There were two reports that made me curious: one appeared in every run
and another only appeared 2-3 times.
I chased the first one with techniques described in my first message.
That race happens > 1 times.
But I still did not catch the second race and I suspect it happens
only once (it's in a destructor).
--kcc
--kcc
|
|
From: Julian S. <js...@ac...> - 2008-03-29 18:58:32
|
> Yes, it's worth trying.
> [...]
> This will hardly be a complete solution though.
> Just an example from my last week's runs: I've run some test under
> Helgrind ~20 times.
> There were two reports that made me curious: one appeared in every run
> and another only appeared 2-3 times.
Yes. I agree it is not the ideal solution. But (obviously) the problem
is that to collect all this information for all memory locations is
impossibly expensive, so restricting it to cases where we have seen a
race is a good filtering heuristic. (maybe not good enough)
Even if it can be only a 90% solution, it is much better than what we
have right now. FWIW, on Friday I spent some time with HGDEV chasing
a race in the new OpenOffice 2.4, and .. it is very difficult to make
sense of the results. Basically I gave up. ("yes, ok, I agree, there
is a race here. but where did the access(es) from other threads happen?")
Although it is true, OOo is not exactly a simple or small program :-)
J
|
|
From: Bart V. A. <bar...@gm...> - 2008-03-30 10:12:29
|
On Sat, Mar 29, 2008 at 8:54 PM, Julian Seward <js...@ac...> wrote:
>
> Even if it can be only a 90% solution, it is much better than what we
> have right now. FWIW, on Friday I spent some time with HGDEV chasing
> a race in the new OpenOffice 2.4, and .. it is very difficult to make
> sense of the results. Basically I gave up. ("yes, ok, I agree, there
> is a race here. but where did the access(es) from other threads happen?")
> Although it is true, OOo is not exactly a simple or small program :-)
If it is not immediately clear from a race report what the cause of a
data race is, it can help to insert a client request in the source
code that tells Helgrind or DRD to trace all accesses to the offending
memory location. The current approach -- one set of client requests
for Helgrind and another set of client requests for DRD -- is
inconvenient for Valgrind users. In my opinion it would be a great
service to Valgrind users if both Helgrind and DRD would use the same
client requests for e.g. tracing memory locations and suppressing race
reports, such that client code has to be instrumented only once and
such that Valgrind users can easily switch between the two tools.

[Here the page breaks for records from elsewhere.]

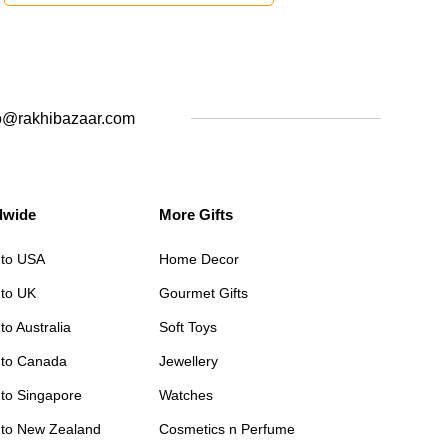
o@rakhibazaar.com
dwide
More Gifts
 to USA
Home Decor
 to UK
Gourmet Gifts
to Australia
Soft Toys
 to Canada
Jewellery
 to Singapore
Watches
 to New Zealand
Cosmetics n Perfume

And how about client requests for informing Valgrind tools about
custom memory allocator actions ? It should be sufficient if Valgrind
users instrument memory allocator code once with the
VG_USERREQ__*MEMPOOL* requests defined in <valgrind.h>. Should both
DRD and Helgrind implement support for these client requests, or is it
possible to move the mempool support code to the Valgrind core ?
Bart.
|